I am trying to understand the proof of Proposition 4 in
S. Ullom, <em>Integral normal bases in Galois extensions of local fields</em>, Nagoya Math. J. Volume 39 (1970), 141-148. The PDF is available here:
http://projecteuclid.org/euclid.nmj/1118798052

It appears that the following result is used, but I'm afraid that I don't quite see the proof.
Let $k$ be a field of characteristic $p$ and let $G$ be a finite $p$-group. Let $W$ be a left $k[G]$-module such that $\dim_k W = |G|$. Suppose that $\dim_k W^{G} = 1$. Then $\dim_k W_G = 1$.
Here $W^G$ denotes invariants and $W_G$ denotes coinvariants.

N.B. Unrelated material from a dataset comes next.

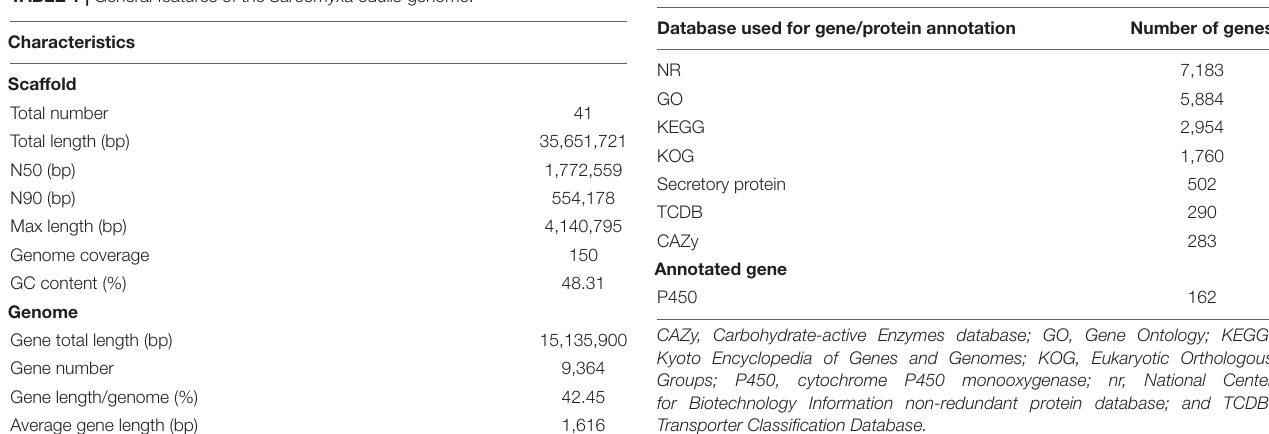
TABLE 2 | Summary of Sarcomyxa edulis gene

I have to admit that I know relatively little about representation theory in characteristic $p$. One idea would be to consider the dual representation $\hat{W}$, but I only got so far:
$\dim_k W^{G} = 1 \implies W$ is indecomposable $\implies \hat{W}$ is indecomposable. But maybe this is not the right approach. If I could show that the Tate cohomology groups of $W$ vanish, then of course the desired result drops out, but I think this is rather strong medicine.

Is anyone able to give a proof of the above claim? I suspect the solution is fairly easy, but I just don't see it at the moment.